Facts on Cotton and Cotton Planting

So, what is cotton? Well, cotton is a natural plant that produces one of the best natural fibers in the world. There are two types of natural fibers, protein fibers and vegetable fibers. All protein fibers come from animals and vegetable fibers come from plants. The cotton plant that produces the fiber is about 44 to 50 inches tall at full maturity. It has reddish colored branches and looks almost like an adolescent tree. The cotton fiber is made from the small bolls that flower on the plant. The boll is essentially the cotton fiber you think of, as in a cotton ball, and it is full of seeds. These bolls are picked from the plant and then deseeded to leave a clean sturdy fiber ready for production.

There are many subspecies of cotton, both natural and transgenic. Gossypium is the general scientific name for cotton. Some notable subspecies are Gossypium anomalum, Gossypium barbadense, Gossypium tomentosum, and Gossypium hirsutum to name a few. Natural cotton is a naturally occurring form of the plant. Transgenic is slightly different however. Transgenic cotton is a variety genetically altered by the addition of foreign genetic material (DNA) from another variety. This is done to create forms of cotton that may be resistant to certain insects, nematodes and herbicides. A good example of transgenic cotton is round-up ready cotton. This form of cotton is resistant to the active herbicide in Round-Up. This allows one to spray Round-Up directly onto the crop to control other weeds without harming the cotton crop. There are many different types of these transgenic varieties of cotton, in fact far too many to name. They are all necessary in various climates to battle different type of weed or pest infestations that may damage or destroy a crop.

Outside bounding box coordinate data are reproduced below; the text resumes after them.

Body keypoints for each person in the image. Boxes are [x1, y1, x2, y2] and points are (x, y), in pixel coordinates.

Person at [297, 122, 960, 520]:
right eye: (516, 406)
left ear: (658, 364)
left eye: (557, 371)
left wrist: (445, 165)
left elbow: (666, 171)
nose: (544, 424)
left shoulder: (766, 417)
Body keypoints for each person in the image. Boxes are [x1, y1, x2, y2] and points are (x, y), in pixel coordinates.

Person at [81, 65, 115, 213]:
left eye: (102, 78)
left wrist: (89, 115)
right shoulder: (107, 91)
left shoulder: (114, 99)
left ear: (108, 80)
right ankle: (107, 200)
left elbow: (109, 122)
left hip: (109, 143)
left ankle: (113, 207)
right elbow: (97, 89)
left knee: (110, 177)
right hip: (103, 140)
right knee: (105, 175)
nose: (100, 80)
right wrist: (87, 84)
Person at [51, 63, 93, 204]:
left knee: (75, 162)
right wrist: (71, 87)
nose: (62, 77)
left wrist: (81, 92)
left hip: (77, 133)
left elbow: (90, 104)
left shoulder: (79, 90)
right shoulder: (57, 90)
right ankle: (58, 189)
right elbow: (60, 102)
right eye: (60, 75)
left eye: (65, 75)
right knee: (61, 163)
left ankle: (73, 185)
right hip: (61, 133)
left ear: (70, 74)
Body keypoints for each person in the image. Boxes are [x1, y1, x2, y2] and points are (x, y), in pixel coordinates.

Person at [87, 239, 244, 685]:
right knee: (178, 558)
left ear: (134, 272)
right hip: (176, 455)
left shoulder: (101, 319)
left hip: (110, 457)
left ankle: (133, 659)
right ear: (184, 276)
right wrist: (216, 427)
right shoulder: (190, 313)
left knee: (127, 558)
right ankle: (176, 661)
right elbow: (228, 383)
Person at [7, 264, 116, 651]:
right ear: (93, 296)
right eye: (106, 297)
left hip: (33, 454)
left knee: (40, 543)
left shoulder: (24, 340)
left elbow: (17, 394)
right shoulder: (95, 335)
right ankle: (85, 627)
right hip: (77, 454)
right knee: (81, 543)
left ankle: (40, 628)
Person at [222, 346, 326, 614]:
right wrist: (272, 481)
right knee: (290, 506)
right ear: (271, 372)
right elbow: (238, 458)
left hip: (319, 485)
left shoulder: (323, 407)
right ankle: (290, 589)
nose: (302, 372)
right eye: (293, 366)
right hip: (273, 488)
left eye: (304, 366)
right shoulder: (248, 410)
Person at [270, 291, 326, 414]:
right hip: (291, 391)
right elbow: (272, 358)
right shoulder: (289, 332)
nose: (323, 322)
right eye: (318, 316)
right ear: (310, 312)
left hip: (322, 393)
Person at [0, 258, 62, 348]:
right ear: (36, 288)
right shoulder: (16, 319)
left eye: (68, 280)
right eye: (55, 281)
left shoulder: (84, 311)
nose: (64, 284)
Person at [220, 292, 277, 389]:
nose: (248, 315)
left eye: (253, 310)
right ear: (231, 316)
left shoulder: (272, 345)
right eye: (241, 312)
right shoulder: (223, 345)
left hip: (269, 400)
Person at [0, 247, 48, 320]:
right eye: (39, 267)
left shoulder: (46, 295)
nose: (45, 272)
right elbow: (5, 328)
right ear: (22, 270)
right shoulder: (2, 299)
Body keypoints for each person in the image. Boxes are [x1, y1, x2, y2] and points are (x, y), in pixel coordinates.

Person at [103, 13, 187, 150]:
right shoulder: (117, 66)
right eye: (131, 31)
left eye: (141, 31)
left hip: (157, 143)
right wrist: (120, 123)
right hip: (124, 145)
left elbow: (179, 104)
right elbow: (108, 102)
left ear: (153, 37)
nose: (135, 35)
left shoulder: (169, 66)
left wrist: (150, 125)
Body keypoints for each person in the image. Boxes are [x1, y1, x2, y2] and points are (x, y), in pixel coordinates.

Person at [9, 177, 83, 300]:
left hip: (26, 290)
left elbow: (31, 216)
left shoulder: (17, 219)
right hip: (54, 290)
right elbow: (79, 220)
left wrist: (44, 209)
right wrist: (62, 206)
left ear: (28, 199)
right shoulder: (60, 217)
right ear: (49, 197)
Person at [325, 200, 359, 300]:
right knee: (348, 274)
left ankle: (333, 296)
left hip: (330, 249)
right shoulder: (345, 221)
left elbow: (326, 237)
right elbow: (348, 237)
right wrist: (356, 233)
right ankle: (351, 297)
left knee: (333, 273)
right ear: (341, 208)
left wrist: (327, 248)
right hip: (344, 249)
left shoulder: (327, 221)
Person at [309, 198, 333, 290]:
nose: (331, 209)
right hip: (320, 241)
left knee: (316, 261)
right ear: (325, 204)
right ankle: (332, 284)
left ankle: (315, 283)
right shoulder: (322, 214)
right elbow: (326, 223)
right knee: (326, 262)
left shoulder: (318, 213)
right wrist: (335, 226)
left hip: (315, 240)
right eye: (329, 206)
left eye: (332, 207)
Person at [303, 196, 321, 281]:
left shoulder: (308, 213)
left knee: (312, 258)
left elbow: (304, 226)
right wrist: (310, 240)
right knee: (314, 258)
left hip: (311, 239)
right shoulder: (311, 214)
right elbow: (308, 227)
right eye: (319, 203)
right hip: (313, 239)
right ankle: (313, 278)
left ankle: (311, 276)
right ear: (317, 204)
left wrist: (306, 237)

So what is an ideal cotton plant? The ideal plant would be 44 to 50 inches in height. It would have 22 to 24 nodes with the first fruiting branch coming at node 6. It would contain approximately 12 to 14 fruiting branches and have a boll retention of around 67 percent. There are a copious number of factors that can affect these ideals. Poor soil, continuous planting, weed infestation, nematodes, inclement weather and more can all have a negative impact on the yield and grade of the final crop.

Cotton is today a major staple of the agricultural production of the United States. From its humble beginnings until only recently the United States has been the world's largest cotton producer. For these many years the United States was second only to Great Britain in the manufacture of finished cotton products. In the early 1990's China overtook the United States as the world's leading cotton producers. Today China and India are world's leading cotton producers followed by the United States and other countries, most notably Pakistan, Brazil and Egypt. In large part, the reason for China and India's increase in production levels of cotton is due to the fact that historically all cotton producing nations have relied heavily on cheap labor. Labor has become consistently more expensive in this country while it has remained fairly inexpensive in these largely undeveloped countries. Given this fact, it is hardly surprising that the countries should have reached a point where they have exceeded our production. Even though in this country we have technological advantages, such as mechanical cultivators and picking devices, these technologies have only started to become more prevalent since after World War II. It is likely that with the increase in labor costs in this country and the vast amounts of the unskilled, cheap labor that is necessary for the production of cotton available in these countries, that we will continue to fall further down this list. Nonetheless, cotton is a viable and invaluable asset to our nation's agricultural crop and it must be protected as best as it can. It will continue for many years to provide huge numbers of jobs and dollars to our country.